Rich in sodium and potassium, Runner’s Heaven is designed for joggers recovering from the scorching desert heat. “Vegan’s Choice” provides minerals that a strictly vegetarian diet may lack.
Customers can also fill bottles with one of the mineral blends for approximately 50 cents per 16 fluid ounces, or pay an additional fee for mocktails.
It’s not a completely new concept.
Bottlers have long sold water extracted from natural springs and remote mountains. Coke and Pepsi joined the effort several years ago, adding sweeteners and soda to compete with Evian and Perrier, blurring the line between water and soda.
Consumer acceptance of healthier lifestyles and distrust of tap water has increased the popularity of such products.
Bottled water is the most widely consumed beverage in the United States, with the average American drinking 46.5 gallons a year compared to 36 gallons of soft drinks, according to consulting group Beverage Marketing Corporation. It’s rare to find a bar that specializes in water instead of offering it to patrons for free.
In 2012, a water bar serving highly filtered New York City tap water opened in New York City’s East Village, sparking a storm of criticism. Another restaurant briefly opened in Washington, D.C. in 2019, but was not well received. Neither seem to have been open for very long.
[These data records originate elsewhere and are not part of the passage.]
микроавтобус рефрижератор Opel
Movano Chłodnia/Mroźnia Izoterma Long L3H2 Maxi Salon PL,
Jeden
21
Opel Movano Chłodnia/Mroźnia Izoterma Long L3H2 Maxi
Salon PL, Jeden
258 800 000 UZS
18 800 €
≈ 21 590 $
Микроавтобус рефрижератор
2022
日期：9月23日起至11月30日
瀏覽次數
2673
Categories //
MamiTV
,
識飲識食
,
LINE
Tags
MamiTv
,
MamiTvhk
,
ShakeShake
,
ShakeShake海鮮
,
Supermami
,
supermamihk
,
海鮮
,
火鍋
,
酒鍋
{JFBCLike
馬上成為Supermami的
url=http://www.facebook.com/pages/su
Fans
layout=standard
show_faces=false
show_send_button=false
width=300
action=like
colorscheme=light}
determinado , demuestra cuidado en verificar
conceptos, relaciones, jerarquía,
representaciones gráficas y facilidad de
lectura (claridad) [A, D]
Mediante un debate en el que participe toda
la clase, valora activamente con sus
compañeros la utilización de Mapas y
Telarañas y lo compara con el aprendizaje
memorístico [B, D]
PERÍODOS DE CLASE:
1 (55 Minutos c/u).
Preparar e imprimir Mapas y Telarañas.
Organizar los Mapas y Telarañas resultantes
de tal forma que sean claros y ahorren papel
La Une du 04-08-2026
But Dubai, an ultra-modern metropolis built on desert sands, could be fertile ground for this trend.
Alcohol is available in bars and clubs in the United Arab Emirates, a United Arab Emirates of seven emirates, including Dubai, but the Muslim country has a large abstaining population. As a center of international commerce, it draws fitness-conscious affluents to support the wellness industry.
Jabari says the water bar is frequented by suit-wearing businessmen working in the surrounding Dubai Media City, but insists the water is not too expensive and is not only used by wealthy patrons.
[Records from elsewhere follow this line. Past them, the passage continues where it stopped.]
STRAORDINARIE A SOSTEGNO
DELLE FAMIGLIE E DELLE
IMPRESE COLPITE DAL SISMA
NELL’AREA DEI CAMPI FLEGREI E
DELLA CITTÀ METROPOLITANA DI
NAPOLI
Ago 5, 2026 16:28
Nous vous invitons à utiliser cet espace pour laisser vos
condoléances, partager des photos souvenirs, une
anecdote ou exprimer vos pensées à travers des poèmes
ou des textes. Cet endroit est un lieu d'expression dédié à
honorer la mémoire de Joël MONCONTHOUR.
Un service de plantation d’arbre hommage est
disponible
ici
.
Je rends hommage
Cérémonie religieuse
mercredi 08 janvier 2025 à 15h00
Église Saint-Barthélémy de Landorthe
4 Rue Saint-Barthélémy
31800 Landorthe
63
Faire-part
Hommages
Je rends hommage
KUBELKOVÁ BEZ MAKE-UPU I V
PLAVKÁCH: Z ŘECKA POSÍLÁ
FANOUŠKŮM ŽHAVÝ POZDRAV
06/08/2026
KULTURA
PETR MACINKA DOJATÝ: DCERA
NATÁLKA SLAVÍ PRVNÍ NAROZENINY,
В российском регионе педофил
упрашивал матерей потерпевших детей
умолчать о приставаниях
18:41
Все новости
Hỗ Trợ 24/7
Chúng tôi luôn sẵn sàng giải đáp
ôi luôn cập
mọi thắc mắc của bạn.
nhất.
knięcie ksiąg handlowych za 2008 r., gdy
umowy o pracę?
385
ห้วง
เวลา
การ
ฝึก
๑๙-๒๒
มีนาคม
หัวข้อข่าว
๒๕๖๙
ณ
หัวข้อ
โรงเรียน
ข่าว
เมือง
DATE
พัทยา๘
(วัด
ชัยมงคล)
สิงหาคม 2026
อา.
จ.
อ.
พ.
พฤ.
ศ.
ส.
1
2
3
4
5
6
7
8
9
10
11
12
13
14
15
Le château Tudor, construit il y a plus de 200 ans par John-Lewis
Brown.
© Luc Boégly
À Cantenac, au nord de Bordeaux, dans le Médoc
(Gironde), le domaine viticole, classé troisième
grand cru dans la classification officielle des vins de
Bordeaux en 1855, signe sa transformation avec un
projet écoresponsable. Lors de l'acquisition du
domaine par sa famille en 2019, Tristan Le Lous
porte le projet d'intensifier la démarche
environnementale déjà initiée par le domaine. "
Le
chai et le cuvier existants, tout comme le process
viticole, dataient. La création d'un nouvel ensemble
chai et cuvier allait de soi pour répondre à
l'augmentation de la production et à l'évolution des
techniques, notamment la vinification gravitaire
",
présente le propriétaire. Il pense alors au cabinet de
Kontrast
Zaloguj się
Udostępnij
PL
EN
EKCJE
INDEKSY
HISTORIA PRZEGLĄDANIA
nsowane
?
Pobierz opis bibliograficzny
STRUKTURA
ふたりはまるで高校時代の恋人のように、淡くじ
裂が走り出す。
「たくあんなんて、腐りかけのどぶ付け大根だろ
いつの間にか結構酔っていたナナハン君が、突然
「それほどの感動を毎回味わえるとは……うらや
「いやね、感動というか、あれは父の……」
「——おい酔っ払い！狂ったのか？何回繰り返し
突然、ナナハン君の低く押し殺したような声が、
In a tribute to sustainability, customers can fill their bottles or purchase reusable bottles starting at around $2.50. “One of the things that is like scraping a blackboard for me is seeing people walking around with plastic bottles,” Jabari said.
Early reaction seems to be positive, with the bar boasting a 4.6 star rating on Google based on around 12 reviews.
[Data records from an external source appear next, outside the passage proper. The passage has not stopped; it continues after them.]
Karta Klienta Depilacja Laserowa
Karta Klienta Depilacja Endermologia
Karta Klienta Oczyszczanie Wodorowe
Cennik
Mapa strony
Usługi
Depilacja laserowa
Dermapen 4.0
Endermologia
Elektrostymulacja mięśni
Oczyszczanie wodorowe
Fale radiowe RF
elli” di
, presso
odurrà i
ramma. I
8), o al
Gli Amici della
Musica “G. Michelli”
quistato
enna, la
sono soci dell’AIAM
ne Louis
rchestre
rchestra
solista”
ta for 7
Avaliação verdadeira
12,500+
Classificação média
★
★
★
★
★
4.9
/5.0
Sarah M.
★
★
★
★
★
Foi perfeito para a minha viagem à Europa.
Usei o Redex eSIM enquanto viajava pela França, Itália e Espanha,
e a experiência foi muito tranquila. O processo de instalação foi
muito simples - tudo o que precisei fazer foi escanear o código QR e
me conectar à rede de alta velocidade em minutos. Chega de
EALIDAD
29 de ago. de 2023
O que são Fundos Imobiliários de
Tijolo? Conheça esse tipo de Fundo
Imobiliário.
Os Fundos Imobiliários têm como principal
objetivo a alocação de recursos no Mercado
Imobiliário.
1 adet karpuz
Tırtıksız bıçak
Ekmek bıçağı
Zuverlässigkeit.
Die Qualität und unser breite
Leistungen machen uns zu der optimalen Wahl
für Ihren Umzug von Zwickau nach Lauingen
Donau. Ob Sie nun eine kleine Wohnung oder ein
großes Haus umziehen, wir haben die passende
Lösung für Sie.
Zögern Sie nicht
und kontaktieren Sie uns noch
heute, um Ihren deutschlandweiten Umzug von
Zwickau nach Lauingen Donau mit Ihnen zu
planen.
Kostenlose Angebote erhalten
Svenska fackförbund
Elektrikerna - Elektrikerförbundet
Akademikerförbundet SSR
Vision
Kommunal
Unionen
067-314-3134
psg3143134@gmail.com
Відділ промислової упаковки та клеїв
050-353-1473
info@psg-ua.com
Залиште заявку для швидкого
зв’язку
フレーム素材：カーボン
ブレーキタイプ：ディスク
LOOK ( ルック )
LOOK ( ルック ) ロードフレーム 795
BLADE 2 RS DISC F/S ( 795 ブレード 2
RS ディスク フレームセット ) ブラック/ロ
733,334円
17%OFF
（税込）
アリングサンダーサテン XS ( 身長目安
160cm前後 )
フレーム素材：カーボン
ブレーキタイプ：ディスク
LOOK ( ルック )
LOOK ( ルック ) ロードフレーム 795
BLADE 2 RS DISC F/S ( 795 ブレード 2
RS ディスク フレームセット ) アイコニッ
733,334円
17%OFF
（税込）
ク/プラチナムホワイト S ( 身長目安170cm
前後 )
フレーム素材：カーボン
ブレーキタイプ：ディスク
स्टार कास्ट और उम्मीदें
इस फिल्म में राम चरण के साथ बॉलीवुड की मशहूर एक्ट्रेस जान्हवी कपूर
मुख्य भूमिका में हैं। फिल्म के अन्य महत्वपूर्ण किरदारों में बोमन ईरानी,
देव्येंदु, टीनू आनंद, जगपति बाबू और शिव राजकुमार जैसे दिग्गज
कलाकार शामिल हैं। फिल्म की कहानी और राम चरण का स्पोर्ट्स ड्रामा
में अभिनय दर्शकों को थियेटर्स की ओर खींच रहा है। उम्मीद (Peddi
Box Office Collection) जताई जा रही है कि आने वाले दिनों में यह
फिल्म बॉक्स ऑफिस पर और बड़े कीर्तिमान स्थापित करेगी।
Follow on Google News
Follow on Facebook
“(The water) was really different,” said Bilal Rizvi, who recently stopped by to try it. “Very good. Turmeric water was great.”
Jabari says her favorite drink, the Virgin Mojito Mocktail, is also very popular. “It has a twist of cucumber and lime with a touch of sweetness from agave and honey.”
The interior designer, who was born in San Diego, California and has lived in the United Arab Emirates for 24 years, designed the bar with a water theme. Bubble-shaped lights illuminate the decor in blue and white tones. In honor of her tradition, she also serves Persian cuisine in her bar.
She sees room for growth in Dubai’s parched neighbors and wants to expand her business.
“Saudi Arabia is a huge market for us,” she said. “We believe Abu Dhabi will be our next step.”